# Task brief
For the copy, please give all of the data again exactly and leave the pictures out.

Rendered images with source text

++++++++++++++++++++

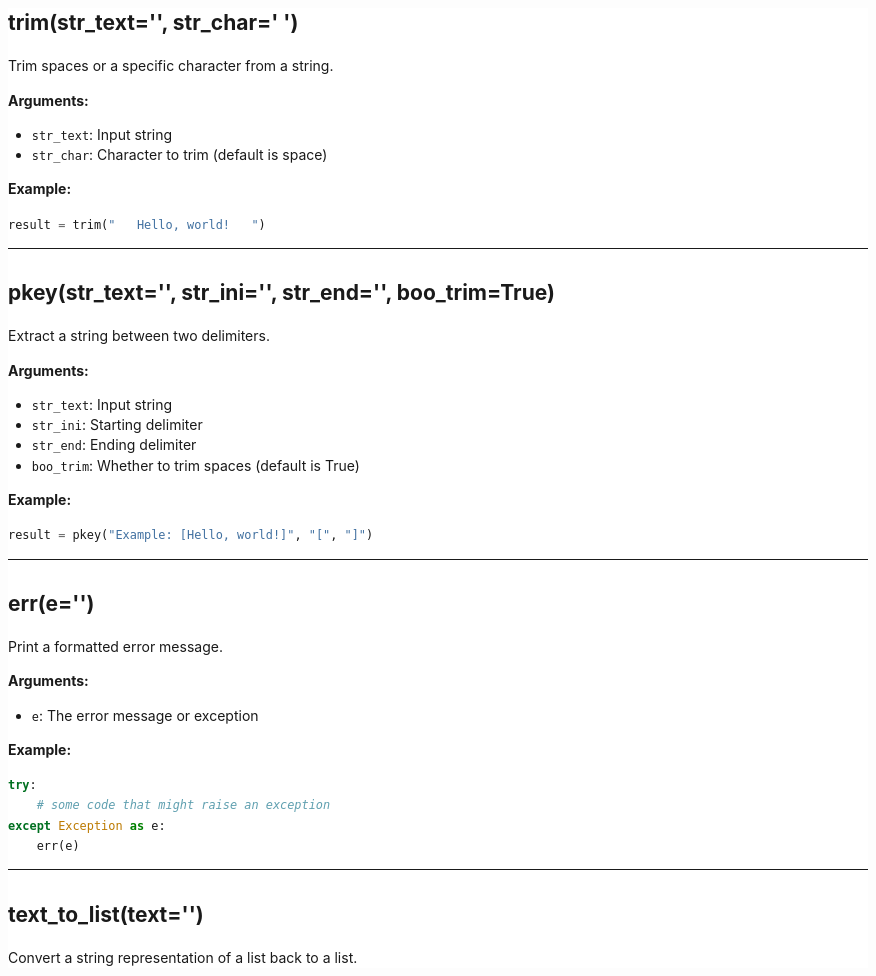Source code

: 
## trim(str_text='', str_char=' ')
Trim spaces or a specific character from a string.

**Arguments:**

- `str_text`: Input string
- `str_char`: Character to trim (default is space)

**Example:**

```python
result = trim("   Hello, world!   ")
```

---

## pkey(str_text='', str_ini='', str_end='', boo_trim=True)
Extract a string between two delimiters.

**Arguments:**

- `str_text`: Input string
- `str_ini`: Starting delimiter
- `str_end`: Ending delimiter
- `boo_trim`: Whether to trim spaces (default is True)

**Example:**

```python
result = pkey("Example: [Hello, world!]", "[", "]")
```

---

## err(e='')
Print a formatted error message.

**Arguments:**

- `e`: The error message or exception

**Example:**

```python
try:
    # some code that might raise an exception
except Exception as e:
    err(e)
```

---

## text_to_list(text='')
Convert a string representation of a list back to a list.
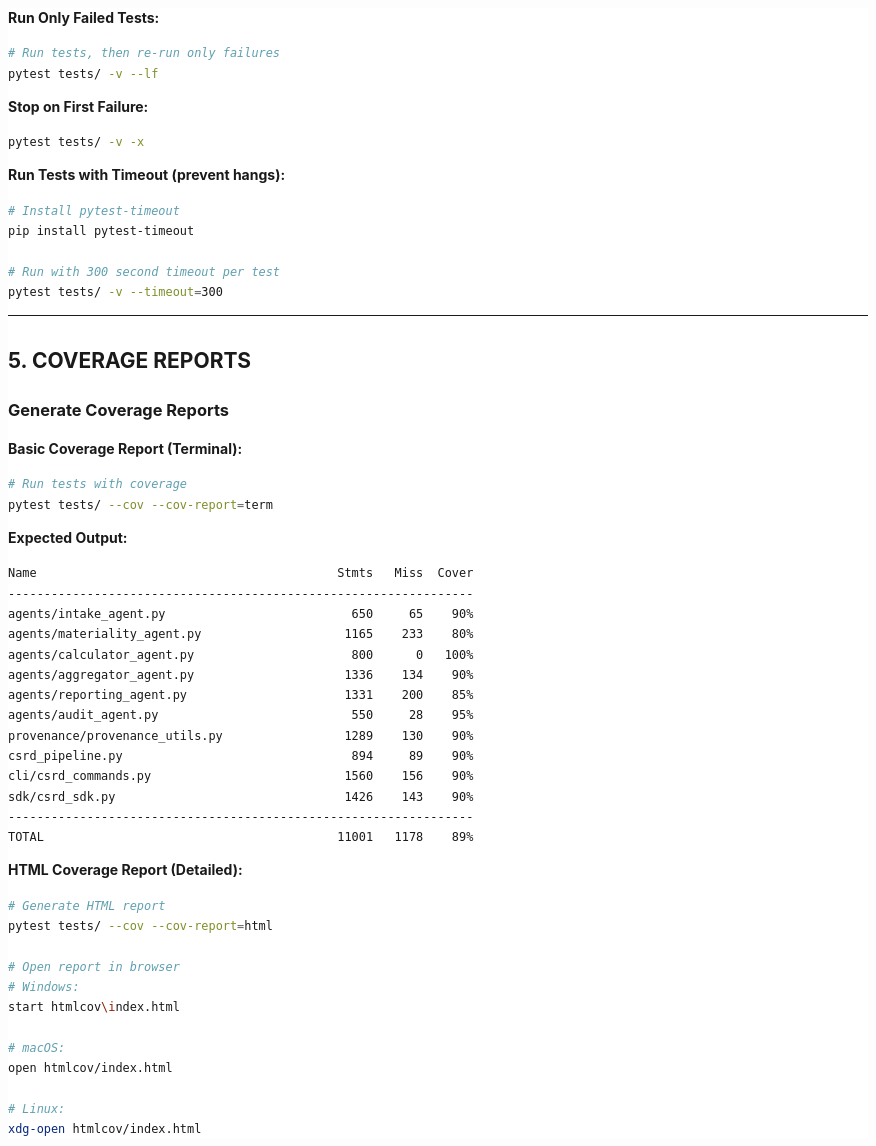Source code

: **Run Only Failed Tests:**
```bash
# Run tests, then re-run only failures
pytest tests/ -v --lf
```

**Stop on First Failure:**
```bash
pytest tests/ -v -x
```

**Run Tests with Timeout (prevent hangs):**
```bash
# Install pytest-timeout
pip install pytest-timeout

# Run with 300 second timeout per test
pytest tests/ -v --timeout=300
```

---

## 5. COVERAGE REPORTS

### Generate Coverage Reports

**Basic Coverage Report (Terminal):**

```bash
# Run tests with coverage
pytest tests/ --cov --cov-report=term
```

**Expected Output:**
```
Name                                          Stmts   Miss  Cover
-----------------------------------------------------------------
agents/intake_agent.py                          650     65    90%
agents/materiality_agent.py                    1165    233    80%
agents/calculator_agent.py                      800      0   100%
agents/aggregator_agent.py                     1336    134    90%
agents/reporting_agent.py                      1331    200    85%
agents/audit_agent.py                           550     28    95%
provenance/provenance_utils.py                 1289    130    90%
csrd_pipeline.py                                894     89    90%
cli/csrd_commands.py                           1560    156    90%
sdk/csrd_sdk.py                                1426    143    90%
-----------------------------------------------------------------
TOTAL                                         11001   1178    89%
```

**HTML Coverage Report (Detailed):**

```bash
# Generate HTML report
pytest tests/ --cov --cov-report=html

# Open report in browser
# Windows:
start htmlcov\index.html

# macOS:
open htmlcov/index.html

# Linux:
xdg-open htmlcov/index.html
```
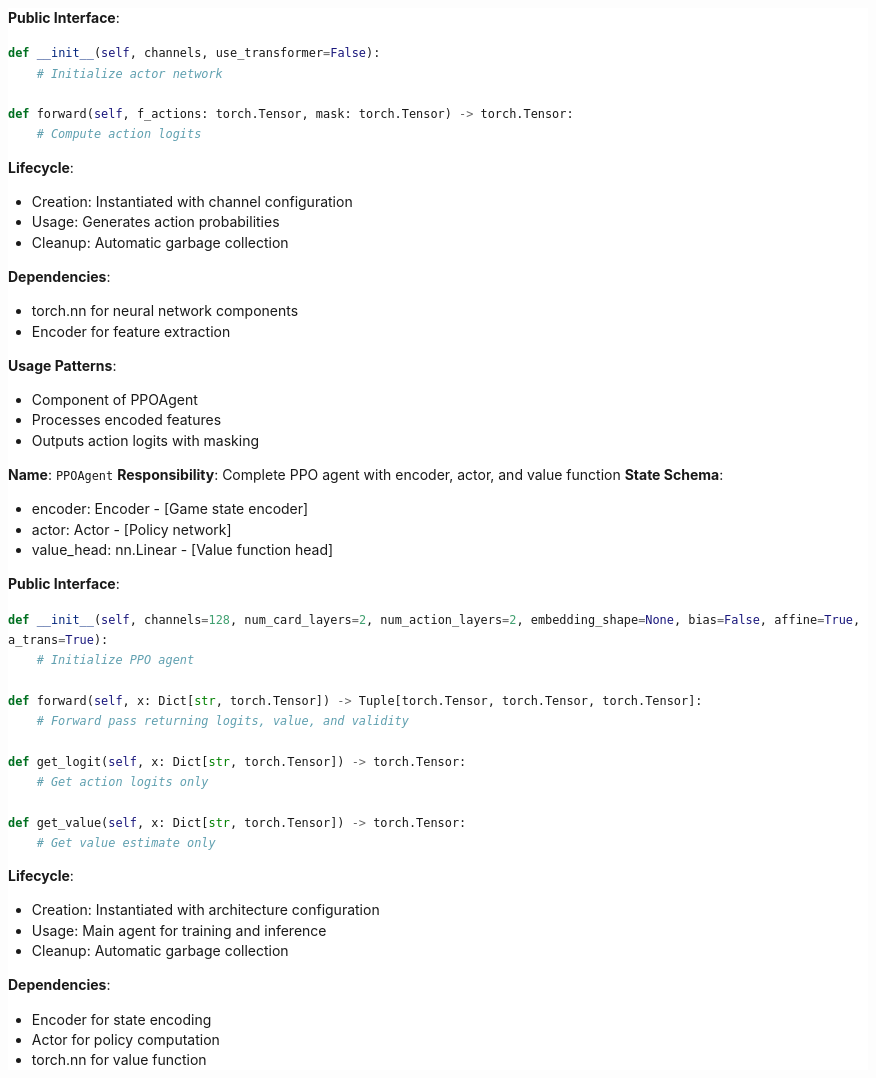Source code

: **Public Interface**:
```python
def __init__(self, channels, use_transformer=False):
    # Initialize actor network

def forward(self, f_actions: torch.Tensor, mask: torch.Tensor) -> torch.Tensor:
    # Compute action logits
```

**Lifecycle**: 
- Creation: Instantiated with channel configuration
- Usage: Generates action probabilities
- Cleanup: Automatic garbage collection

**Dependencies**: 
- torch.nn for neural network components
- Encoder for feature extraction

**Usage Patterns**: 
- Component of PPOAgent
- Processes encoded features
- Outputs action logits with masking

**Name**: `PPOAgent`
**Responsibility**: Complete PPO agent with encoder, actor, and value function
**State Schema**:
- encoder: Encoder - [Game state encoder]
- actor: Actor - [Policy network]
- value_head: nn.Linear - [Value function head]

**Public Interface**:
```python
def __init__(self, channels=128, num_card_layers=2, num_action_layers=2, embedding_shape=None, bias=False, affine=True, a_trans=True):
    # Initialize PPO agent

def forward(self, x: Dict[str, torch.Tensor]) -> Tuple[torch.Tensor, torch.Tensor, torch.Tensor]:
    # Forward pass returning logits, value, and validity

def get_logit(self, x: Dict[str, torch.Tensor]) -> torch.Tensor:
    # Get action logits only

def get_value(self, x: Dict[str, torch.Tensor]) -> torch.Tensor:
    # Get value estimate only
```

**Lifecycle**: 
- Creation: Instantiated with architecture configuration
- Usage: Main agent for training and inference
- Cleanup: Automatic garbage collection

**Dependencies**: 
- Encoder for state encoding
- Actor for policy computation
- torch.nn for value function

++++++++++++++++++++

# Written response
Source code

: 
## trim(str_text='', str_char=' ')
Trim spaces or a specific character from a string.

**Arguments:**

- `str_text`: Input string
- `str_char`: Character to trim (default is space)

**Example:**

```python
result = trim("   Hello, world!   ")
```

---

## pkey(str_text='', str_ini='', str_end='', boo_trim=True)
Extract a string between two delimiters.

**Arguments:**

- `str_text`: Input string
- `str_ini`: Starting delimiter
- `str_end`: Ending delimiter
- `boo_trim`: Whether to trim spaces (default is True)

**Example:**

```python
result = pkey("Example: [Hello, world!]", "[", "]")
```

---

## err(e='')
Print a formatted error message.

**Arguments:**

- `e`: The error message or exception

**Example:**

```python
try:
    # some code that might raise an exception
except Exception as e:
    err(e)
```

---

## text_to_list(text='')
Convert a string representation of a list back to a list.
Source code

: **Run Only Failed Tests:**
```bash
# Run tests, then re-run only failures
pytest tests/ -v --lf
```

**Stop on First Failure:**
```bash
pytest tests/ -v -x
```

**Run Tests with Timeout (prevent hangs):**
```bash
# Install pytest-timeout
pip install pytest-timeout

# Run with 300 second timeout per test
pytest tests/ -v --timeout=300
```

---

## 5. COVERAGE REPORTS

### Generate Coverage Reports

**Basic Coverage Report (Terminal):**

```bash
# Run tests with coverage
pytest tests/ --cov --cov-report=term
```

**Expected Output:**
```
Name                                          Stmts   Miss  Cover
-----------------------------------------------------------------
agents/intake_agent.py                          650     65    90%
agents/materiality_agent.py                    1165    233    80%
agents/calculator_agent.py                      800      0   100%
agents/aggregator_agent.py                     1336    134    90%
agents/reporting_agent.py                      1331    200    85%
agents/audit_agent.py                           550     28    95%
provenance/provenance_utils.py                 1289    130    90%
csrd_pipeline.py                                894     89    90%
cli/csrd_commands.py                           1560    156    90%
sdk/csrd_sdk.py                                1426    143    90%
-----------------------------------------------------------------
TOTAL                                         11001   1178    89%
```

**HTML Coverage Report (Detailed):**

```bash
# Generate HTML report
pytest tests/ --cov --cov-report=html

# Open report in browser
# Windows:
start htmlcov\index.html

# macOS:
open htmlcov/index.html

# Linux:
xdg-open htmlcov/index.html
```
Source code

: **Public Interface**:
```python
def __init__(self, channels, use_transformer=False):
    # Initialize actor network

def forward(self, f_actions: torch.Tensor, mask: torch.Tensor) -> torch.Tensor:
    # Compute action logits
```

**Lifecycle**: 
- Creation: Instantiated with channel configuration
- Usage: Generates action probabilities
- Cleanup: Automatic garbage collection

**Dependencies**: 
- torch.nn for neural network components
- Encoder for feature extraction

**Usage Patterns**: 
- Component of PPOAgent
- Processes encoded features
- Outputs action logits with masking

**Name**: `PPOAgent`
**Responsibility**: Complete PPO agent with encoder, actor, and value function
**State Schema**:
- encoder: Encoder - [Game state encoder]
- actor: Actor - [Policy network]
- value_head: nn.Linear - [Value function head]

**Public Interface**:
```python
def __init__(self, channels=128, num_card_layers=2, num_action_layers=2, embedding_shape=None, bias=False, affine=True, a_trans=True):
    # Initialize PPO agent

def forward(self, x: Dict[str, torch.Tensor]) -> Tuple[torch.Tensor, torch.Tensor, torch.Tensor]:
    # Forward pass returning logits, value, and validity

def get_logit(self, x: Dict[str, torch.Tensor]) -> torch.Tensor:
    # Get action logits only

def get_value(self, x: Dict[str, torch.Tensor]) -> torch.Tensor:
    # Get value estimate only
```

**Lifecycle**: 
- Creation: Instantiated with architecture configuration
- Usage: Main agent for training and inference
- Cleanup: Automatic garbage collection

**Dependencies**: 
- Encoder for state encoding
- Actor for policy computation
- torch.nn for value function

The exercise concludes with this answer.